● **Problem description**: Transcribe exactly the lines from the one containing "dynamic real-time deformability" through the end of the data, both included. Leave out pictures.

Stored data entries
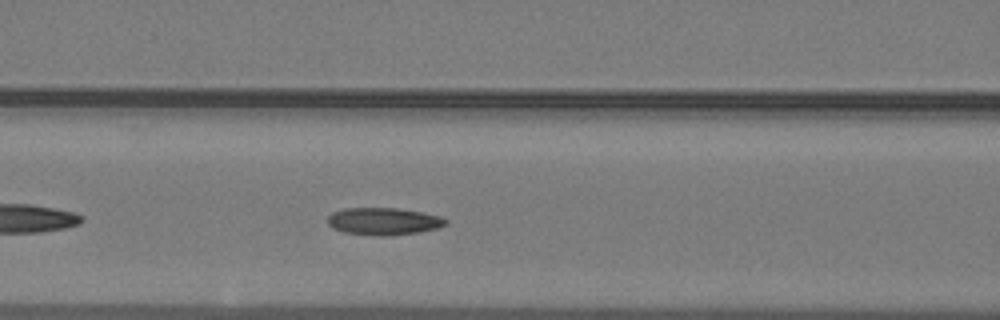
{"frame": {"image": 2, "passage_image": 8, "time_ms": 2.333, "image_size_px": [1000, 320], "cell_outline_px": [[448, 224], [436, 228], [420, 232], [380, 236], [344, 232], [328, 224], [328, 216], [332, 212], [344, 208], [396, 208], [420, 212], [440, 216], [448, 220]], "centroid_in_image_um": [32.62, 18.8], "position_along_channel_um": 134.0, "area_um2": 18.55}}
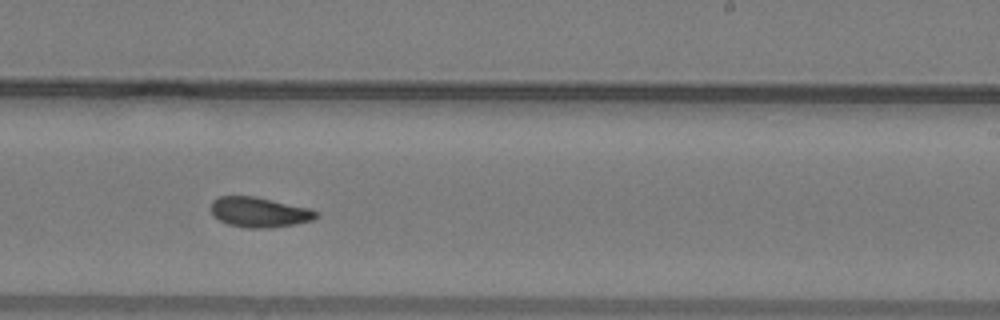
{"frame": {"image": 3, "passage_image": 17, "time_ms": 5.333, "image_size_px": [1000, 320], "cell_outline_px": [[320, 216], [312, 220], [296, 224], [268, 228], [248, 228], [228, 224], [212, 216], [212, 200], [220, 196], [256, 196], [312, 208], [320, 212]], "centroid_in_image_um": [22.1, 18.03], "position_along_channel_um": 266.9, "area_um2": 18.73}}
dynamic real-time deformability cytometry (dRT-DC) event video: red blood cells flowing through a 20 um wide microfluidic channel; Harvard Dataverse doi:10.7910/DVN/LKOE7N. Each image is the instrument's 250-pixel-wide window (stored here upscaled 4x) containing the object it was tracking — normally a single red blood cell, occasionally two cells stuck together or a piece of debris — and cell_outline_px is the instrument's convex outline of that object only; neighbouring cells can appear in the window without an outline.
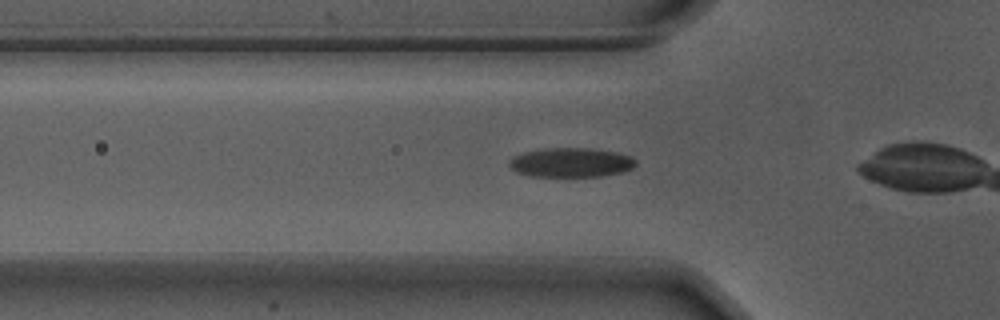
{"species": "Egyptian fruit bat (a non-hibernating species)", "species_latin": "Rousettus aegyptiacus", "temperature_condition": "warm", "stored_images_in_passage": 32, "camera_frame_rate_fps": 3000, "um_per_image_px": 0.085, "animal": {"sex": "male"}, "frame": {"image": 1, "passage_image": 5, "time_ms": 1.333, "image_size_px": [1000, 320], "cell_outline_px": [[636, 164], [632, 168], [624, 172], [600, 176], [532, 176], [516, 172], [508, 164], [508, 160], [524, 152], [548, 148], [588, 148], [616, 152], [632, 156], [636, 160]], "centroid_in_image_um": [48.56, 13.81], "position_along_channel_um": 77.2, "area_um2": 21.56}}
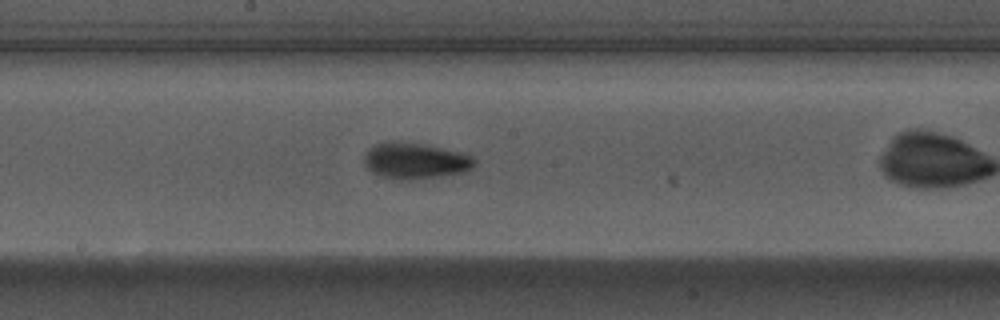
{"frame": {"image": 2, "passage_image": 16, "time_ms": 5.0, "image_size_px": [1000, 320], "cell_outline_px": [[476, 164], [472, 168], [464, 172], [444, 176], [408, 180], [400, 180], [380, 176], [372, 172], [364, 164], [364, 152], [368, 148], [376, 144], [388, 140], [400, 140], [424, 144], [472, 156], [476, 160]], "centroid_in_image_um": [35.24, 13.66], "position_along_channel_um": 213.0, "area_um2": 23.52}}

● **In response**:
dynamic real-time deformability cytometry (dRT-DC) event video: red blood cells flowing through a 20 um wide microfluidic channel; Harvard Dataverse doi:10.7910/DVN/LKOE7N. Each image is the instrument's 250-pixel-wide window (stored here upscaled 4x) containing the object it was tracking — normally a single red blood cell, occasionally two cells stuck together or a piece of debris — and cell_outline_px is the instrument's convex outline of that object only; neighbouring cells can appear in the window without an outline.
{"species": "Egyptian fruit bat (a non-hibernating species)", "species_latin": "Rousettus aegyptiacus", "temperature_condition": "warm", "stored_images_in_passage": 32, "camera_frame_rate_fps": 3000, "um_per_image_px": 0.085, "animal": {"sex": "male"}, "frame": {"image": 1, "passage_image": 5, "time_ms": 1.333, "image_size_px": [1000, 320], "cell_outline_px": [[636, 164], [632, 168], [624, 172], [600, 176], [532, 176], [516, 172], [508, 164], [508, 160], [524, 152], [548, 148], [588, 148], [616, 152], [632, 156], [636, 160]], "centroid_in_image_um": [48.56, 13.81], "position_along_channel_um": 77.2, "area_um2": 21.56}}
{"frame": {"image": 2, "passage_image": 16, "time_ms": 5.0, "image_size_px": [1000, 320], "cell_outline_px": [[476, 164], [472, 168], [464, 172], [444, 176], [408, 180], [400, 180], [380, 176], [372, 172], [364, 164], [364, 152], [368, 148], [376, 144], [388, 140], [400, 140], [424, 144], [472, 156], [476, 160]], "centroid_in_image_um": [35.24, 13.66], "position_along_channel_um": 213.0, "area_um2": 23.52}}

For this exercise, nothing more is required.